● CHALLENGES
A. Answer these from the GitHub best practices slides:
(i) Which two GitHub features does the overview name?
(ii) Who does the "Why Is This Important?" section say will likely look at your repo or portfolio when you're searching for a job?
(iii) What folder name do the slides give for external libraries?
B. Reproduce the part of the GitHub best practices slides that starts at the words "Ten Best Practices" and ends after "configurations (e.g., .python)".

● DOCUMENT EXCERPT
^^^^^^^^^^^^^^^^

GitHub Best Practices

Simon Guest

Overview

  • Share Ten “Best Practices” I’ve seen (or used) during my career
  • Topics:
    • Repo structure, including what not to check in
    • Working with others via branches, pull requests, and issue tracking
    • Features that GitHub has that you might now know about: Actions and Pages

Why Is This Important?

  • This semester’s project!
  • Searching for a job
    • Hiring Managers will likely look at your repo/portfolio
  • Starting a job
    • Consistency with other engineers on your team
  • Creating an open source project
    • Consistency with other contributors

Ten Best Practices

1. Repo Structure

  • Your repo should have a consistent, easy-to-understand structure
  • What your repo should contain (at minimum):
    • README.md
    • LICENSE
    • Build files (e.g., pyproject.toml, package.json, .lock files)
    • dotfiles for configurations (e.g., .python)
    • Consistent folder structure

1. Repo Structure

  • Folder naming best practices:
    • src = Source Code
    • tests = Tests
    • docs = Docs
    • scripts = Scripts, esp. for deployment
    • lib = External libraries (to an extent)

^^^^^^^^^^^^^^^^

● MATERIAL
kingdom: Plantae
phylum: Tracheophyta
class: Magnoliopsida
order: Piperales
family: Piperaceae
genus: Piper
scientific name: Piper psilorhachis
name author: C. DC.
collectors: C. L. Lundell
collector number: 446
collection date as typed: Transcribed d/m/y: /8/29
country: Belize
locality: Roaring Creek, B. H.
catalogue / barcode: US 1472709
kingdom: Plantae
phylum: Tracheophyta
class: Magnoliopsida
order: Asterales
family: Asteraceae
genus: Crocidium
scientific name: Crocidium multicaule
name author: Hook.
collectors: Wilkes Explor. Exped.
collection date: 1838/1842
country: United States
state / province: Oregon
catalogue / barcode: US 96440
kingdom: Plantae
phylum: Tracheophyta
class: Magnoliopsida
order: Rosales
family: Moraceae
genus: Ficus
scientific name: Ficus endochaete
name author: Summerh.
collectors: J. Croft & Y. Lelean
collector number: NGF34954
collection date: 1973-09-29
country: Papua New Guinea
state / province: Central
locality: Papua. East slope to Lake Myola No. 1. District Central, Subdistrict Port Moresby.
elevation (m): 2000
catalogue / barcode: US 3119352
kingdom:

^^^^^^^^^^^^^^^^

● EXERCISE RESULTS
A.
(i) Actions and Pages
(ii) Hiring Managers
(iii) lib

B.
Ten Best Practices

1. Repo Structure

  • Your repo should have a consistent, easy-to-understand structure
  • What your repo should contain (at minimum):
    • README.md
    • LICENSE
    • Build files (e.g., pyproject.toml, package.json, .lock files)
    • dotfiles for configurations (e.g., .python)